I'm still not "right". It's hard to explain exactly what's wrong, but I know my head isn't working properly. My creativity is stunted somehow. It's not like depression. I know what that's like. It's something different. I still don't feel like I'm sleeping when I sleep. I just stop being aware then I'm suddenly awake again. It's like I'm not getting repaired when I sleep anymore.
I don't know... You aren't paying me to complain about my phantom ailments, so I'll give it a rest.
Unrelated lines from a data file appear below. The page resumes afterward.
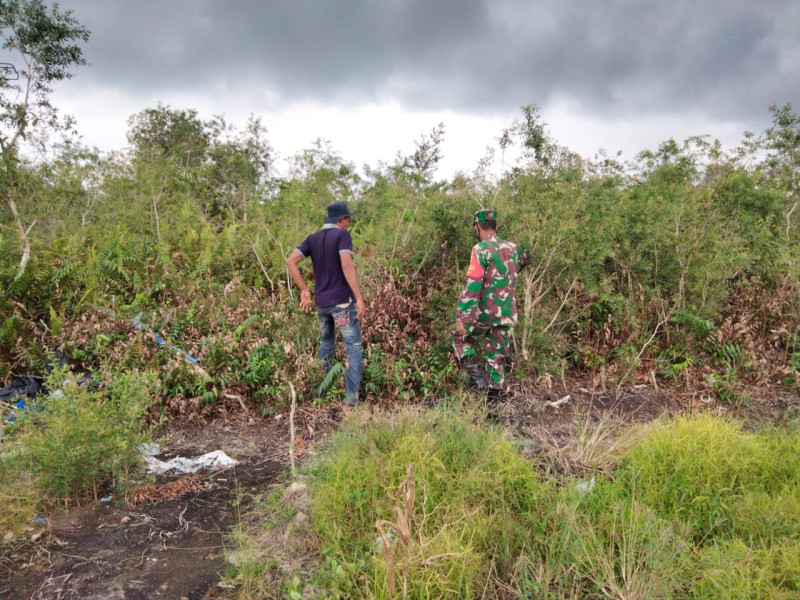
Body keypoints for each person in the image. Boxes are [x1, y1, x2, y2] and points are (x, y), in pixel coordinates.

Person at [286, 201, 366, 407]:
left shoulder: (312, 238)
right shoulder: (342, 235)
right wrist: (359, 297)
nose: (349, 223)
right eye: (348, 219)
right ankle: (350, 400)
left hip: (322, 304)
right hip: (341, 303)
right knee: (353, 348)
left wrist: (305, 290)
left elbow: (290, 261)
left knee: (327, 345)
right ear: (341, 220)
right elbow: (346, 264)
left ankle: (323, 395)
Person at [452, 208, 528, 404]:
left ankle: (476, 378)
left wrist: (463, 317)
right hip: (507, 313)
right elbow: (524, 260)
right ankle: (493, 407)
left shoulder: (480, 250)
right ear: (496, 226)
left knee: (459, 338)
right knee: (496, 357)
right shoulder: (514, 248)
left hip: (485, 313)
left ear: (477, 227)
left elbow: (472, 285)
Now that the holidays are approaching I have no idea what the hell things are going to be like. I kind of felt like maybe we were just done with them now that grandma has passed, but who knows. Most of my family didn't acknowledge my presence at the wedding. For all I know I wouldn't be welcome if they did do anything. Part of me hopes I'm not. Since no one tells me anything and I cut everyone off on social media over grandpa I don't know what the holidays are for me anymore. If they're anything at all. I may get dragged into something new or just sit here in my room and keep trying to put my life back in some kind of order. You guys would probably be shocked if I showed you pictures of my areas. It's still a total disaster even after getting rid of that cursed bed. Getting sick, hurting myself, emptying my grandparent's house, and the wedding, screwed up my progress.
Anyway, I guess it is what it is. I'll just keep doing what I can. Maybe someday it will be my turn to be happyagain.